El objeto sobre el que Javier Riera proyecta esta luz es peculiarmente significativo: el paisaje. Sería necesario ahondar aquí un poco sobre la persistencia del paisaje en su obra anterior. Al igual que para los griegos, parece una idea recurrente en la obra plástica de Riera que existe una naturaleza previa al concepto que la formula. Con frecuencia, y como telón de fondo, aparecen paisajes “manchados” en sus óleos, y sin embargo ambos –naturaleza por un lado y mancha por otro– permanecen como realidades paralelas, aunque terminen por imbricarse en la percepción general. La fysis permanece allí –como para los griegos– antes del logos, es lo primariamente sagrado. El paso hacia la humanización más radical que el hombre ha dado en su historia es haber sido capaz de elaborar una forma adecuada para revelar esa misma naturaleza. El hallazgo del concepto liberó al hombre de la servidumbre ante la fysis sagrada. En ese sentido esta nueva orientación de la obra de Riera parece un paso muy claro en dirección a su humanización. La luz aquí no sólo ilumina el paisaje, sino que lo penetra, abre pasillos en los bosques, recorta contra el cielo los extremos de los árboles haciéndoles adquirir formas geométricas o cristalizadas, el paisaje es aquí por primera vez intervenido.

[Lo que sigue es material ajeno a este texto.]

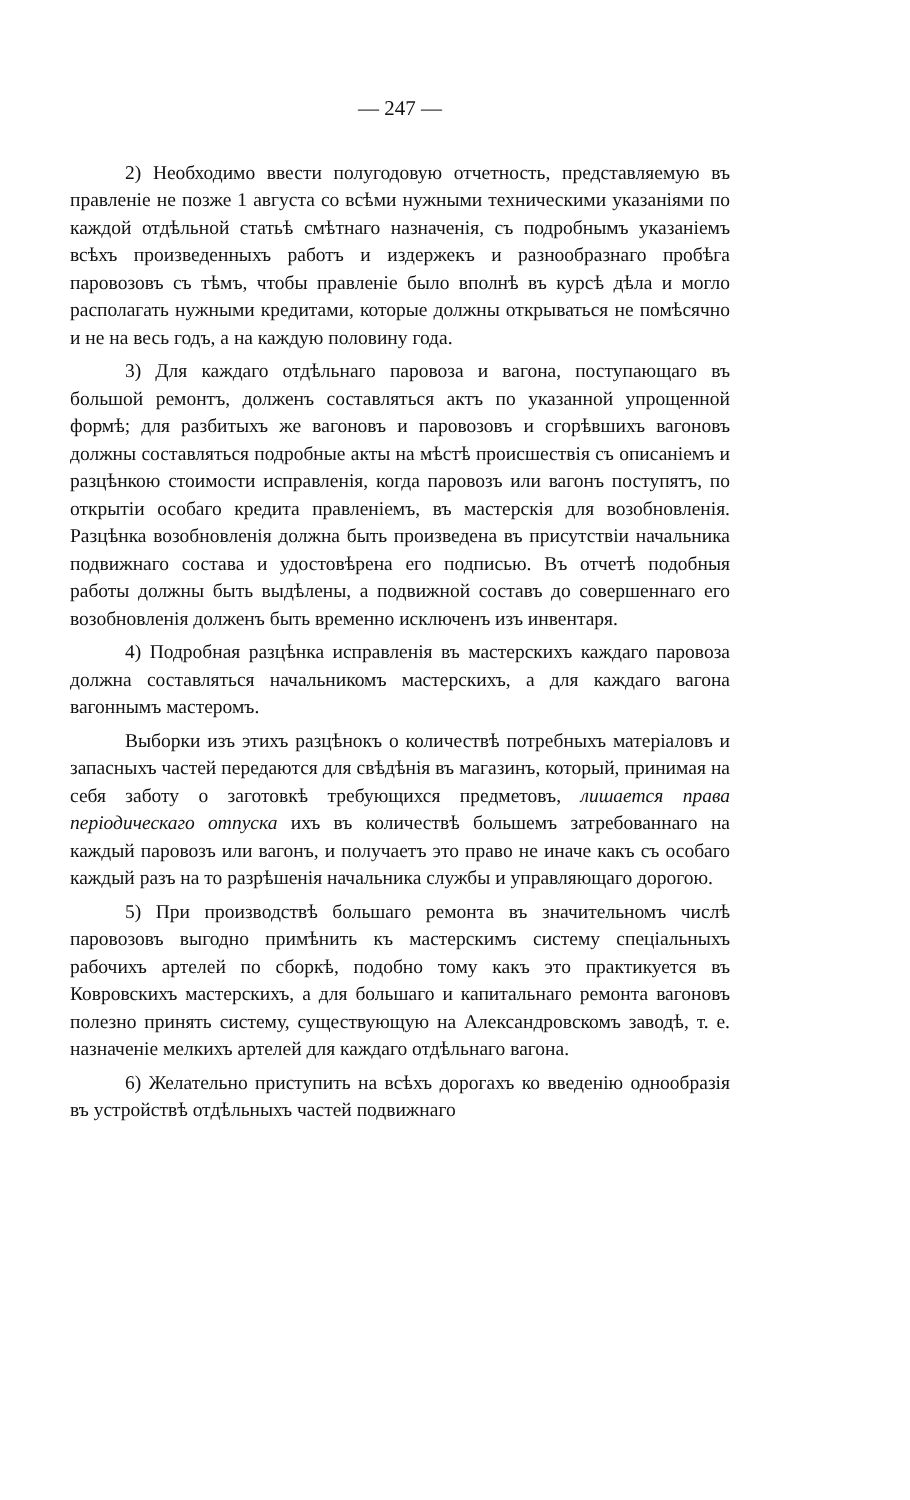— 247 —
2) Необходимо ввести полугодовую отчетность, представляемую въ правленіе не позже 1 августа со всѣми нужными техническими указаніями по каждой отдѣльной статьѣ смѣтнаго назначенія, съ подробнымъ указаніемъ всѣхъ произведенныхъ работъ и издержекъ и разнообразнаго пробѣга паровозовъ съ тѣмъ, чтобы правленіе было вполнѣ въ курсѣ дѣла и могло располагать нужными кредитами, которые должны открываться не помѣсячно и не на весь годъ, а на каждую половину года.
3) Для каждаго отдѣльнаго паровоза и вагона, поступающаго въ большой ремонтъ, долженъ составляться актъ по указанной упрощенной формѣ; для разбитыхъ же вагоновъ и паровозовъ и сгорѣвшихъ вагоновъ должны составляться подробные акты на мѣстѣ происшествія съ описаніемъ и разцѣнкою стоимости исправленія, когда паровозъ или вагонъ поступятъ, по открытіи особаго кредита правленіемъ, въ мастерскія для возобновленія. Разцѣнка возобновленія должна быть произведена въ присутствіи начальника подвижнаго состава и удостовѣрена его подписью. Въ отчетѣ подобныя работы должны быть выдѣлены, а подвижной составъ до совершеннаго его возобновленія долженъ быть временно исключенъ изъ инвентаря.
4) Подробная разцѣнка исправленія въ мастерскихъ каждаго паровоза должна составляться начальникомъ мастерскихъ, а для каждаго вагона вагоннымъ мастеромъ.
Выборки изъ этихъ разцѣнокъ о количествѣ потребныхъ матеріаловъ и запасныхъ частей передаются для свѣдѣнія въ магазинъ, который, принимая на себя заботу о заготовкѣ требующихся предметовъ, лишается права періодическаго отпуска ихъ въ количествѣ большемъ затребованнаго на каждый паровозъ или вагонъ, и получаетъ это право не иначе какъ съ особаго каждый разъ на то разрѣшенія начальника службы и управляющаго дорогою.
5) При производствѣ большаго ремонта въ значительномъ числѣ паровозовъ выгодно примѣнить къ мастерскимъ систему спеціальныхъ рабочихъ артелей по сборкѣ, подобно тому какъ это практикуется въ Ковровскихъ мастерскихъ, а для большаго и капитальнаго ремонта вагоновъ полезно принять систему, существующую на Александровскомъ заводѣ, т. е. назначеніе мелкихъ артелей для каждаго отдѣльнаго вагона.
6) Желательно приступить на всѣхъ дорогахъ ко введенію однообразія въ устройствѣ отдѣльныхъ частей подвижнаго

Parece estar en la génesis radical de este proyecto hacer que la luz que interviene el paisaje no se limite a revelarlo, sino que lo moldee, que imponga su propia arquitectura, su propia geometría de luz. En ese sentido estas fotografías de Riera nos sitúan ante la conciencia de que el artista está en un proceso de cambio, o de readaptación con respecto a sus obras anteriores. Los episodios de transformación en el proceso natural de la vida de los artistas suelen ser especialmente significativos en tanto que concluyentes con respecto al pasado, pero sobre todo porque nos hacen asistir muy vívidamente al movimiento en el que van abriéndose las nuevas intuiciones. Creo no equivocarme al afirmar que hay una concepción del mundo que parece haber sido “pacificada” en estas fotografías, algo ciertamente íntimo que ha sido resuelto, y cuyo enunciado es la limpia arquitectura de estas imágenes, su luz, su disposición. La confusión de los tiempos; el tiempo del día, del amanecer o de la noche, en el que sucede la imagen con el tiempo abstracto de esa luz desustantivada, no hace que uno entre en conflicto con el otro. La intervención del paisaje parece aquí tan natural como la naturaleza misma en su acontecer habitual. Proust dio una definición del amor prodigiosa, que muy bien puede aplicarse a la luz de estas fotografías: «vivir en un tiempo idéntico». Las luces de estas imágenes, la intervenida y la natural, viven en un tiempo idéntico, no se conjugan, no se solapan, sino que acontecen a la vez. El resultado es una imagen en la que nada transcurre sino la luz revelada en el paisaje.